優雅な生活を送っている人を見て、「あの人は富裕層だ」と捉えてはいませんか?なんとなく「お金持ち=富裕層」というイメージがありますが、具体的にどのような人が富裕層なのかご存知でしょうか。
そこで今回は富裕層の定義に加え、お金持ちがどのくらい存在するのかをみていきましょう。
富裕層の定義と特徴は?
野村総合研究所(NRI)が発表した「2017年の日本の富裕層は127万世帯、純金融資産総額は299兆円と推計」では、富裕層を以下のように定義しています。
超富裕層:世帯の純金融資産保有額が5億円以上
富裕層:世帯の純金融資産保有額が1億円以上5億円未満
「富裕層」にはこの2層が当てはまるため、「富裕層=純金融資産保有額が1億円以上の世帯」となります。
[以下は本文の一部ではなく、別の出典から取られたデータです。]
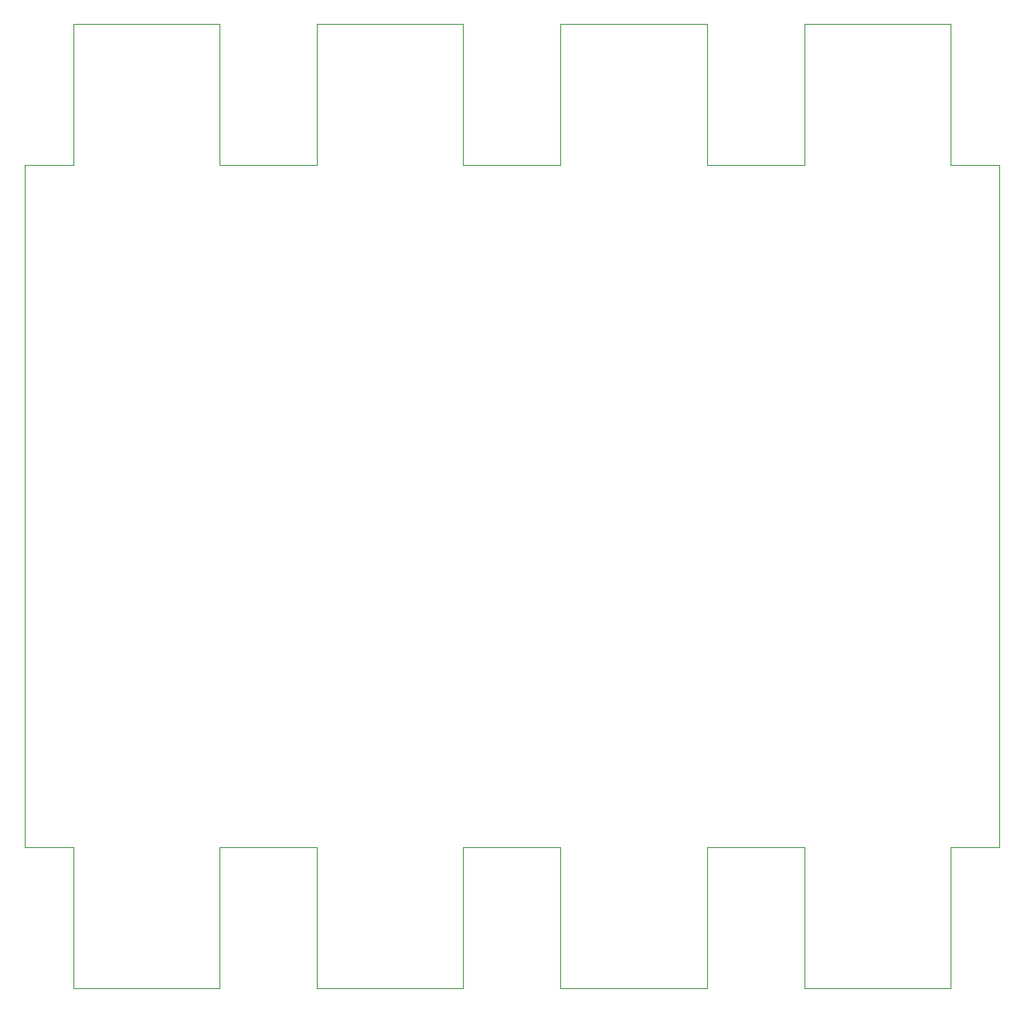
<source format=gbr>
G04 #@! TF.GenerationSoftware,KiCad,Pcbnew,(5.1.6)-1*
G04 #@! TF.CreationDate,2020-09-11T21:59:46+04:00*
G04 #@! TF.ProjectId,Triple-five,54726970-6c65-42d6-9669-76652e6b6963,rev?*
G04 #@! TF.SameCoordinates,Original*
G04 #@! TF.FileFunction,Profile,NP*
%FSLAX46Y46*%
G04 Gerber Fmt 4.6, Leading zero omitted, Abs format (unit mm)*
G04 Created by KiCad (PCBNEW (5.1.6)-1) date 2020-09-11 21:59:46*
%MOMM*%
%LPD*%
G01*
G04 APERTURE LIST*
G04 #@! TA.AperFunction,Profile*
%ADD10C,0.050000*%
G04 #@! TD*
G04 APERTURE END LIST*
D10*
X115500000Y-128250000D02*
X115500000Y-58250000D01*
X120500000Y-128250000D02*
X115500000Y-128250000D01*
X120500000Y-142750000D02*
X120500000Y-128250000D01*
X135500000Y-142750000D02*
X120500000Y-142750000D01*
X135500000Y-128250000D02*
X135500000Y-142750000D01*
X145500000Y-128250000D02*
X135500000Y-128250000D01*
X145500000Y-142750000D02*
X145500000Y-128250000D01*
X160500000Y-142750000D02*
X145500000Y-142750000D01*
X160500000Y-128250000D02*
X160500000Y-142750000D01*
X170500000Y-128250000D02*
X160500000Y-128250000D01*
X170500000Y-142750000D02*
X170500000Y-128250000D01*
X185500000Y-142750000D02*
X170500000Y-142750000D01*
X185500000Y-128250000D02*
X185500000Y-142750000D01*
X195500000Y-128250000D02*
X185500000Y-128250000D01*
X195500000Y-142750000D02*
X195500000Y-128250000D01*
X210500000Y-142750000D02*
X195500000Y-142750000D01*
X210500000Y-128250000D02*
X210500000Y-142750000D01*
X215500000Y-128250000D02*
X210500000Y-128250000D01*
X215500000Y-58250000D02*
X215500000Y-128250000D01*
X210500000Y-58250000D02*
X215500000Y-58250000D01*
X210500000Y-43750000D02*
X210500000Y-58250000D01*
X195500000Y-43750000D02*
X210500000Y-43750000D01*
X195500000Y-58250000D02*
X195500000Y-43750000D01*
X185500000Y-58250000D02*
X195500000Y-58250000D01*
X185500000Y-43750000D02*
X185500000Y-58250000D01*
X170500000Y-43750000D02*
X185500000Y-43750000D01*
X170500000Y-58250000D02*
X170500000Y-43750000D01*
X160500000Y-58250000D02*
X170500000Y-58250000D01*
X160500000Y-43750000D02*
X160500000Y-58250000D01*
X145500000Y-43750000D02*
X160500000Y-43750000D01*
X145500000Y-58250000D02*
X145500000Y-43750000D01*
X135500000Y-58250000D02*
X145500000Y-58250000D01*
X135500000Y-43750000D02*
X135500000Y-58250000D01*
X120500000Y-43750000D02*
X135500000Y-43750000D01*
X120500000Y-58250000D02*
X120500000Y-43750000D01*
X115500000Y-58250000D02*
X120500000Y-58250000D01*
M02*

</source>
これに該当するのは、126.7万世帯という結果でした。
なおこの調査では、預貯金や株式、投資信託、債権、一時払いの生命保険、年金保険などを「純金融資産」としています。不動産は含まれないため、「保有している建物や土地の評価額等を含めると1億円に達する」という世帯は一定数存在するでしょう。
高齢者世帯のお金持ちの割合は?
続いて、総務省統計局の「家計調査報告[貯蓄・負債編]平成29年(2017年)平均結果の概要(二人以上の世帯)」の結果をみてみましょう。2人以上世帯の貯蓄現在高の平均値は1812万円、中央値が1074万円となっています(中央値とは、データを小さい順(もしくは大きい順)に並べて真ん中に位置する値のことです)。2人以上世帯のうち53%が高齢者世帯で、その貯蓄現在高の平均値は2384万円、中央値は1639万円という結果でした。高齢者世帯の貯蓄額は高く、全体の平均を押し上げていることが分かります。
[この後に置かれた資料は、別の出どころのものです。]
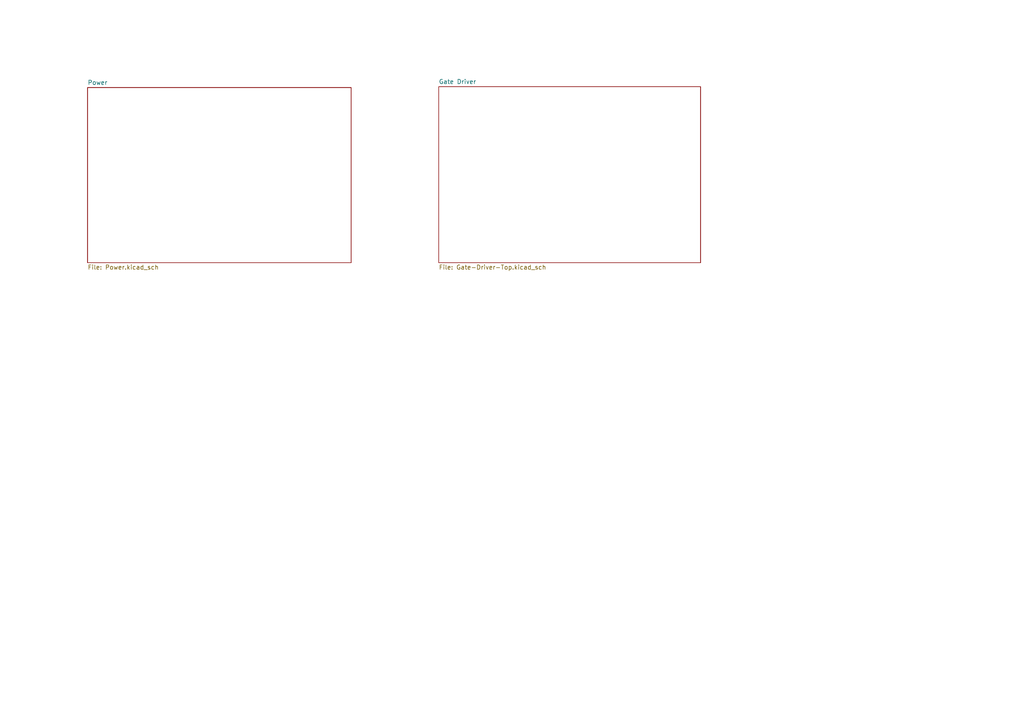
<source format=kicad_sch>
(kicad_sch
	(version 20250114)
	(generator "eeschema")
	(generator_version "9.0")
	(uuid "b6582af5-6107-4ea5-94ab-56651da9db37")
	(paper "A4")
	(lib_symbols)
	(sheet
		(at 127.254 25.146)
		(size 75.946 51.054)
		(exclude_from_sim no)
		(in_bom yes)
		(on_board yes)
		(dnp no)
		(fields_autoplaced yes)
		(stroke
			(width 0.1524)
			(type solid)
		)
		(fill
			(color 0 0 0 0.0000)
		)
		(uuid "78db0642-b402-4a95-8b02-a7bb116551a0")
		(property "Sheetname" "Gate Driver"
			(at 127.254 24.4344 0)
			(effects
				(font
					(size 1.27 1.27)
				)
				(justify left bottom)
			)
		)
		(property "Sheetfile" "Gate-Driver-Top.kicad_sch"
			(at 127.254 76.7846 0)
			(effects
				(font
					(size 1.27 1.27)
				)
				(justify left top)
			)
		)
		(instances
			(project "to247-4_card"
				(path "/b6582af5-6107-4ea5-94ab-56651da9db37"
					(page "3")
				)
			)
		)
	)
	(sheet
		(at 25.4 25.4)
		(size 76.454 50.8)
		(exclude_from_sim no)
		(in_bom yes)
		(on_board yes)
		(dnp no)
		(fields_autoplaced yes)
		(stroke
			(width 0.1524)
			(type solid)
		)
		(fill
			(color 0 0 0 0.0000)
		)
		(uuid "c6f9b239-fb2c-4550-a056-6f105d804563")
		(property "Sheetname" "Power"
			(at 25.4 24.6884 0)
			(effects
				(font
					(size 1.27 1.27)
				)
				(justify left bottom)
			)
		)
		(property "Sheetfile" "Power.kicad_sch"
			(at 25.4 76.7846 0)
			(effects
				(font
					(size 1.27 1.27)
				)
				(justify left top)
			)
		)
		(instances
			(project "to247-4_card"
				(path "/b6582af5-6107-4ea5-94ab-56651da9db37"
					(page "2")
				)
			)
		)
	)
	(sheet_instances
		(path "/"
			(page "1")
		)
	)
	(embedded_fonts no)
)

</source>
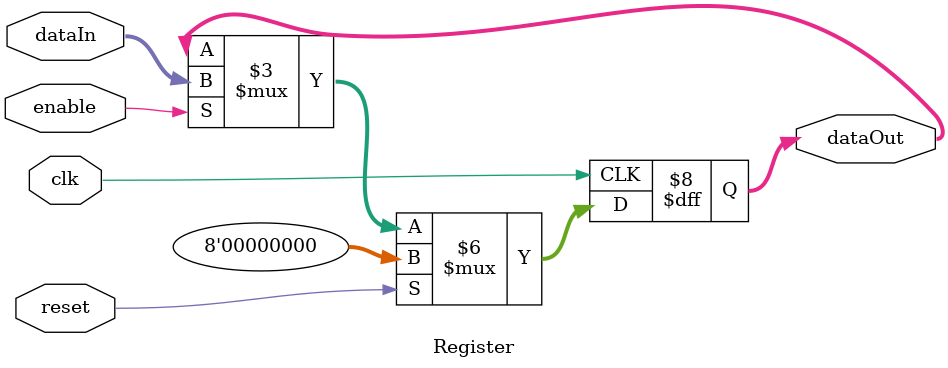
<source format=v>
module Register (clk, reset, enable, dataIn, dataOut);

	parameter size = 8;

	input clk, reset, enable;
	input [size - 1 : 0] dataIn;
	output reg [size - 1 : 0] dataOut;

	always @ (posedge clk) begin
		if(reset) dataOut <= 0;
		else begin
			if (enable) dataOut <= dataIn;
			else dataOut <= dataOut;
		end
	end
endmodule

</source>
※総務省が「高齢者世帯」として定義するのは、「二人以上の世帯のうち世帯主が60歳以上の世帯」です。この調査の「貯蓄」には、銀行等への預貯金以外に株式・債券・投資信託・生命保険などが含まれます。またここでいう「中央値」は、貯蓄「0」世帯を除いています。
また注目すべき点は、高齢者世帯のうち貯蓄現在高2500万円以上の世帯は34%、4000万円を超える世帯は約18%ということでしょう。だいたい5世帯に1世帯が貯蓄現在高4000万円以上という結果には驚かされますね。
その一方、20%の世帯は貯蓄現在高が500万円未満という点も見逃せません。「4000万円以上世帯」「500万円未満世帯」がともに約2割を占めていることから、高齢者世帯のなかで格差があることがうかがえます。